## STORED DATA
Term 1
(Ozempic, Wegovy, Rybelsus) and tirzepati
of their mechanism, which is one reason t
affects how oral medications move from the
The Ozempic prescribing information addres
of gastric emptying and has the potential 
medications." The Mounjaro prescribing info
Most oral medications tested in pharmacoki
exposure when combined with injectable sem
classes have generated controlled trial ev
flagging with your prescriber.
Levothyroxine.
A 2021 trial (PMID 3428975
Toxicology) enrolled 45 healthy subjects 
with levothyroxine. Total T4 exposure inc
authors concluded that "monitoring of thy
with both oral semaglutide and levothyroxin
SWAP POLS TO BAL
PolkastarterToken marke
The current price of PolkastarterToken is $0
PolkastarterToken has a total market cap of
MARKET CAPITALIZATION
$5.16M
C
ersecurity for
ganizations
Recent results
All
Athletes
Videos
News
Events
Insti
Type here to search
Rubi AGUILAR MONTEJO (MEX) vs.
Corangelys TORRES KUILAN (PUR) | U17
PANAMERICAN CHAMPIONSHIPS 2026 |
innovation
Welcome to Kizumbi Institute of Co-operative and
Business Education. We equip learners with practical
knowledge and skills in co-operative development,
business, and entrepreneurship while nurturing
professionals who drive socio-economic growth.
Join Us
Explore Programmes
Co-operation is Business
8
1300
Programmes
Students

## TASK DIRECTIONS
Every line of the listing must be transcribed exactly.

## SOLUTION FOR THIS PROBLEM
Term 1
(Ozempic, Wegovy, Rybelsus) and tirzepati
of their mechanism, which is one reason t
affects how oral medications move from the
The Ozempic prescribing information addres
of gastric emptying and has the potential 
medications." The Mounjaro prescribing info
Most oral medications tested in pharmacoki
exposure when combined with injectable sem
classes have generated controlled trial ev
flagging with your prescriber.
Levothyroxine.
A 2021 trial (PMID 3428975
Toxicology) enrolled 45 healthy subjects 
with levothyroxine. Total T4 exposure inc
authors concluded that "monitoring of thy
with both oral semaglutide and levothyroxin
SWAP POLS TO BAL
PolkastarterToken marke
The current price of PolkastarterToken is $0
PolkastarterToken has a total market cap of
MARKET CAPITALIZATION
$5.16M
C
ersecurity for
ganizations
Recent results
All
Athletes
Videos
News
Events
Insti
Type here to search
Rubi AGUILAR MONTEJO (MEX) vs.
Corangelys TORRES KUILAN (PUR) | U17
PANAMERICAN CHAMPIONSHIPS 2026 |
innovation
Welcome to Kizumbi Institute of Co-operative and
Business Education. We equip learners with practical
knowledge and skills in co-operative development,
business, and entrepreneurship while nurturing
professionals who drive socio-economic growth.
Join Us
Explore Programmes
Co-operation is Business
8
1300
Programmes
Students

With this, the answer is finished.